**Assignment:**
In the copy, keep every record exact and leave out all images.

**Records to process:**

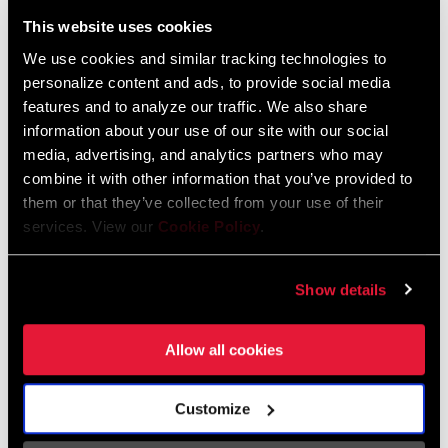
Liechtenstein
This website uses cookies
English
German
We use cookies and similar tracking technologies to
personalize content and ads, to provide social media
Luxembourg
features and to analyze our traffic. We also share
English
German
information about your use of our site with our social
media, advertising, and analytics partners who may
Netherlands
combine it with other information that you’ve provided to
them or that they’ve collected from your use of their
English
German
services. View our
Cookie Policy
.
Spain
English
Spanish
Show details
Switzerland
Allow all cookies
English
French
German
Customize
Asia & Pacific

**Answer space:**
Liechtenstein
This website uses cookies
English
German
We use cookies and similar tracking technologies to
personalize content and ads, to provide social media
Luxembourg
features and to analyze our traffic. We also share
English
German
information about your use of our site with our social
media, advertising, and analytics partners who may
Netherlands
combine it with other information that you’ve provided to
them or that they’ve collected from your use of their
English
German
services. View our
Cookie Policy
.
Spain
English
Spanish
Show details
Switzerland
Allow all cookies
English
French
German
Customize
Asia & Pacific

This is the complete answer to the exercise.